* **Prompt A**
Reproduce verbatim the part of the directors' disqualification text that begins at the words "No. The order" and stops after the words "the company concerned.".
* **Prompt B**
According to the directors' disqualification text, what is the maximum prison sentence for ignoring a disqualification order?
* **Prompt C**
Condense the paragraph of the directors' disqualification text that begins "There are no short cuts" into a bulleted list that retains its main facts.

* **Text under study**

DIRECTORS’ DISQUALIFICATION
Isn’t directors’ disqualification just limited to one or two high profile cases?
There have been a number of very high profile directors who have faced disqualification applications like Terry Venables, some of the directors from Barings plc, TLL Realisations Ltd (the company behind the Lotus Formula One team), Atlantic Computers plc and British & Commonwealth Holdings plc.
To suggest that this is limited to one or two cases that hit the limelight is wrong though. The Department of Trade and Industry has been actively pursuing directors of failed small and medium sized businesses…and frankly they make much easier pickings.
Is this a criminal thing?
There is a lot of confusion about this in the public’s mind. The answer (like the response to any question about the law) is a bit of ‘Yes’ and ‘No’.
Yes, the criminal courts have power to disqualify directors, and breaching an order carries criminal sanctions.
No, in practice most disqualifications are made in the civil courts. There is a separate civil procedure to disqualify directors who have been inept or negligent but not criminal. This takes place in the Companies Court. The Companies Court is part of the Chancery Division of the High Court.
Come on, if a businessman’s business has failed, then his creditors deserve the sympathy – not him?
Businesses fail for all sorts of reasons. The businessman has lost his livelihood. He has probably staked everything he owns in the venture. Orders under the Company Directors Disqualification Act 1986 disqualifying a businessman from acting as a director can have a crippling impact on him and his family.
But surely an order just means he can’t be a director?
No. The order not merely disqualifies him from being a director but from being involved in the management of a company at all. For a person who has spent his life self employed and running his own business the impact of a disqualification can be colossal.
Can’t he just get someone else to run his business for him?
There are no short cuts to escape a disqualification order’s effect. Directorship includes what is known as ‘shadow directorship’ – that is to say influencing the business of a company like a director might. Ignore the disqualification order and you will be liable to be prosecuted. The offence carries a maximum two year prison sentence and an unlimited fine. You will also be made personally liable for the debts of the company concerned.

* **Excerpted records**
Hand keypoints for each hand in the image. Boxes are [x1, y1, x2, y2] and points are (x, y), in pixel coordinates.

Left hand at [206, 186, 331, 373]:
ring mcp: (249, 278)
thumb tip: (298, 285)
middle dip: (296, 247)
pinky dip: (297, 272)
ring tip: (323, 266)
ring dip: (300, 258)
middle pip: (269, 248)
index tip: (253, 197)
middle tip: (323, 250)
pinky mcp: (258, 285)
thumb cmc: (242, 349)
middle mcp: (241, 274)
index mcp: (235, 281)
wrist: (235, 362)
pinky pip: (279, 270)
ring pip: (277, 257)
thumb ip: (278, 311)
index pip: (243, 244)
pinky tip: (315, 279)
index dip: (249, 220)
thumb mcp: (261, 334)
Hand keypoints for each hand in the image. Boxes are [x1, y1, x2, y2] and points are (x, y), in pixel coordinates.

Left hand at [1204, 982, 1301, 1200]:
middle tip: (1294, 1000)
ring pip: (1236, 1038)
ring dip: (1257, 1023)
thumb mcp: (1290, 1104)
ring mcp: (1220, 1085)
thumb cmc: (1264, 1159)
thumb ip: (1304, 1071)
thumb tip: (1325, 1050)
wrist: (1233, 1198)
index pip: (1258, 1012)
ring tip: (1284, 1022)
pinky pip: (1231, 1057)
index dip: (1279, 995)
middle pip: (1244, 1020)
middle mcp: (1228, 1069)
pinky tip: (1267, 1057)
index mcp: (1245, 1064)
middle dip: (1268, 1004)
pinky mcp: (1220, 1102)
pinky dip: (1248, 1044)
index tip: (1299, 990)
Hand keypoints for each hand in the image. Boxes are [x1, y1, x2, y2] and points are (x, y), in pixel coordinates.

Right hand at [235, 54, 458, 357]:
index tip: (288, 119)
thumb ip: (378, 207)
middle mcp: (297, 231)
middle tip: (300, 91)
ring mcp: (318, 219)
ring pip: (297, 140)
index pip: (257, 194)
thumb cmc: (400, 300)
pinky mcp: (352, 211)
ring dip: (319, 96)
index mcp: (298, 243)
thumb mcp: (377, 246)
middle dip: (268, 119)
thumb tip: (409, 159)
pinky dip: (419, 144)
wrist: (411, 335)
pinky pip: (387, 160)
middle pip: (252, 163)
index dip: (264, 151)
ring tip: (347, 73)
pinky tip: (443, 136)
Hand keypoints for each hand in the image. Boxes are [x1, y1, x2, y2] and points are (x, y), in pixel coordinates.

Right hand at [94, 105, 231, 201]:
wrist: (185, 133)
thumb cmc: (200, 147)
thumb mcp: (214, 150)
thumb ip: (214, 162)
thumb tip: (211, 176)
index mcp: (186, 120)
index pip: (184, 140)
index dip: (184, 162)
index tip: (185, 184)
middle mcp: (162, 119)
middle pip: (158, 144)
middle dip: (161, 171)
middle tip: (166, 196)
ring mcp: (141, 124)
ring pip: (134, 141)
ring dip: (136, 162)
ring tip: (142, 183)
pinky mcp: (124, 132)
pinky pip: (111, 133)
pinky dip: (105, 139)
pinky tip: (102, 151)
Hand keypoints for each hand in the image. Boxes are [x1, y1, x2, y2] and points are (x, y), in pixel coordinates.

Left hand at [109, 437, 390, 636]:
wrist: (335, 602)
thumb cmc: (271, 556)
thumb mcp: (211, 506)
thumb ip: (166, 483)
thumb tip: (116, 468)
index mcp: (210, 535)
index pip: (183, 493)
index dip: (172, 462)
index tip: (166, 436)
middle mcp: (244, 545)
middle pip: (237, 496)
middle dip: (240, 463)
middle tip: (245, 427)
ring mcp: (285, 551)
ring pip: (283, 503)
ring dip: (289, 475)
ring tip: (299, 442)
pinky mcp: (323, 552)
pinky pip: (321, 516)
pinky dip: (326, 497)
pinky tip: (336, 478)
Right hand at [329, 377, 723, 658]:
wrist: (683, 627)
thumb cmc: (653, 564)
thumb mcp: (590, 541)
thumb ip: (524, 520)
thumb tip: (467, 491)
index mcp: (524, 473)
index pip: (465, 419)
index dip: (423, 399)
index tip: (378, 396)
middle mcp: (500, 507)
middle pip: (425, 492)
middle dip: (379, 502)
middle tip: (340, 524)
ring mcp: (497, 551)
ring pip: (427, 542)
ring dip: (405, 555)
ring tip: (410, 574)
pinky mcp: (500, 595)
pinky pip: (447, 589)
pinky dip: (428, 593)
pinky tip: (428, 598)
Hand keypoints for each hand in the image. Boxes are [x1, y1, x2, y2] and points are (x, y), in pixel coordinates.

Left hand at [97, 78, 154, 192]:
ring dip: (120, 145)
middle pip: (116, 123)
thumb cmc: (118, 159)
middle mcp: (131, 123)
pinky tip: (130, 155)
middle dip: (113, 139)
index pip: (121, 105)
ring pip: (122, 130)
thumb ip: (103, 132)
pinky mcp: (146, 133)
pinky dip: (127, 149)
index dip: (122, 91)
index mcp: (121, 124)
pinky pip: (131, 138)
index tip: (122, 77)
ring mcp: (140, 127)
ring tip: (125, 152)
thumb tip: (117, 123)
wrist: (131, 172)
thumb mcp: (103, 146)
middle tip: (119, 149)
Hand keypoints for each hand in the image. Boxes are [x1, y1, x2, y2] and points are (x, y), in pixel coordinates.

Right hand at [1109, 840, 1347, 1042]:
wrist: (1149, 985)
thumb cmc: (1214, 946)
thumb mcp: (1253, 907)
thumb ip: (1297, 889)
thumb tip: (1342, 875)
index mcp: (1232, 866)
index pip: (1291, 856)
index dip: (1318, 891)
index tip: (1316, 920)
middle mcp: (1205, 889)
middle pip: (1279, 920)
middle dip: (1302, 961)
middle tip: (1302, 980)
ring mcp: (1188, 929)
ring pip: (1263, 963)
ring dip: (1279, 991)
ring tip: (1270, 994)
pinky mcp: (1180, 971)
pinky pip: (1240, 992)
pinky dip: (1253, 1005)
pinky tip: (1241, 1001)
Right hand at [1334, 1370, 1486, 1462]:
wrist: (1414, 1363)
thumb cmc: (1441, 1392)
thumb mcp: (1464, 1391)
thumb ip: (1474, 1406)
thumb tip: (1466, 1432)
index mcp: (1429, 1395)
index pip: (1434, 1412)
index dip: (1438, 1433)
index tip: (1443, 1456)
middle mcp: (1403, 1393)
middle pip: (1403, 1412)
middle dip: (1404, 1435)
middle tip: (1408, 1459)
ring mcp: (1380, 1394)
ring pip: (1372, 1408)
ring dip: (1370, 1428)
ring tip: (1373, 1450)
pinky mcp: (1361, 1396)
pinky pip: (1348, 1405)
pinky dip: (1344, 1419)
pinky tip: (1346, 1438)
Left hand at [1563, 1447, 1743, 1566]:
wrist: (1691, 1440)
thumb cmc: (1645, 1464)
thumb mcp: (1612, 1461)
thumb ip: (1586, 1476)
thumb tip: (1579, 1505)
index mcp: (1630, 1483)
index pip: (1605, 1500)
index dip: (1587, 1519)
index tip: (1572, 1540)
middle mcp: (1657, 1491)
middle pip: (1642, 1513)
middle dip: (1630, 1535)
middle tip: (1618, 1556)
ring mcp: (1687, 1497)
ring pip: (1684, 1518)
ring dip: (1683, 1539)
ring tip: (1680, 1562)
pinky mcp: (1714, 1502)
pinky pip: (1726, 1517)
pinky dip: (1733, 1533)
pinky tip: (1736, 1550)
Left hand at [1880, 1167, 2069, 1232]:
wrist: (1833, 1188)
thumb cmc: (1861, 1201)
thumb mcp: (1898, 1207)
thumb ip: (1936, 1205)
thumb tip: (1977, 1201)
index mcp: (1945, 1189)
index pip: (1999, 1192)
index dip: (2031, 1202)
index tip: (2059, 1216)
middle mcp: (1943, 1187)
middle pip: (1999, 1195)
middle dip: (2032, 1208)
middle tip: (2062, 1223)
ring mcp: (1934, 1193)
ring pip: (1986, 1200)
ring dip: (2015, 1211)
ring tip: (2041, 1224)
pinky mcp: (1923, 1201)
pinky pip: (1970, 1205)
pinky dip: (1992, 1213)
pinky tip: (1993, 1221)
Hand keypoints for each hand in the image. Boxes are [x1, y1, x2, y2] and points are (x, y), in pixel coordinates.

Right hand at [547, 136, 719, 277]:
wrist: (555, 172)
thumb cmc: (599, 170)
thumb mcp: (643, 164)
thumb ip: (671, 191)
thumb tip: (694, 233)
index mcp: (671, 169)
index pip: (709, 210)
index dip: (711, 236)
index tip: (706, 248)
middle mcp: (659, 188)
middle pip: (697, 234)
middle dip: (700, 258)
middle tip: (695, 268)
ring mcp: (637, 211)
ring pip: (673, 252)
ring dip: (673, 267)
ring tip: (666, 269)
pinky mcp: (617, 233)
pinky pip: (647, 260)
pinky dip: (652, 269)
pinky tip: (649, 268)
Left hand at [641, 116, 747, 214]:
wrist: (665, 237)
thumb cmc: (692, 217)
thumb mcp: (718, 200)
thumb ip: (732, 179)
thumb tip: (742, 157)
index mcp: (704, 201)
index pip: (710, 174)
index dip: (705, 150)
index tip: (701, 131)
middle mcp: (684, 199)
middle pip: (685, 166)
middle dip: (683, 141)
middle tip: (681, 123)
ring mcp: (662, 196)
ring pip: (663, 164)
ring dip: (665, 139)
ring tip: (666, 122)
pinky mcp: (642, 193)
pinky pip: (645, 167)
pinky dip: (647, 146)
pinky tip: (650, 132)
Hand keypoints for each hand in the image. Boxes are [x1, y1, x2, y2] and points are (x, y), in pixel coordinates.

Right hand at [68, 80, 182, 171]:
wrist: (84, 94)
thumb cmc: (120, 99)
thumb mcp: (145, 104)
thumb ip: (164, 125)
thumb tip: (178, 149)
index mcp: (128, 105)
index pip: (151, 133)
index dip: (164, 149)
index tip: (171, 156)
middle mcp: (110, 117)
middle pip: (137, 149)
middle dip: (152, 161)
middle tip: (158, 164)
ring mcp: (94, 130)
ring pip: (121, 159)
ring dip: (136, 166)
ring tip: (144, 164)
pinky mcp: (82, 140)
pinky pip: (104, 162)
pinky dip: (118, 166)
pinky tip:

* **Response A**
No. The order not merely disqualifies him from being a director but from being involved in the management of a company at all. For a person who has spent his life self employed and running his own business the impact of a disqualification can be colossal.
Can’t he just get someone else to run his business for him?
There are no short cuts to escape a disqualification order’s effect. Directorship includes what is known as ‘shadow directorship’ – that is to say influencing the business of a company like a director might. Ignore the disqualification order and you will be liable to be prosecuted. The offence carries a maximum two year prison sentence and an unlimited fine. You will also be made personally liable for the debts of the company concerned.

* **Response B**
Two years.

* **Response C**
- A disqualification order's effect cannot be escaped by any short cut.
- Directorship includes "shadow directorship," meaning influencing a company's business as a director might.
- Anyone who ignores the order is liable to prosecution.
- The offence carries a maximum of two years in prison and an unlimited fine.
- The offender also becomes personally liable for the debts of the company concerned.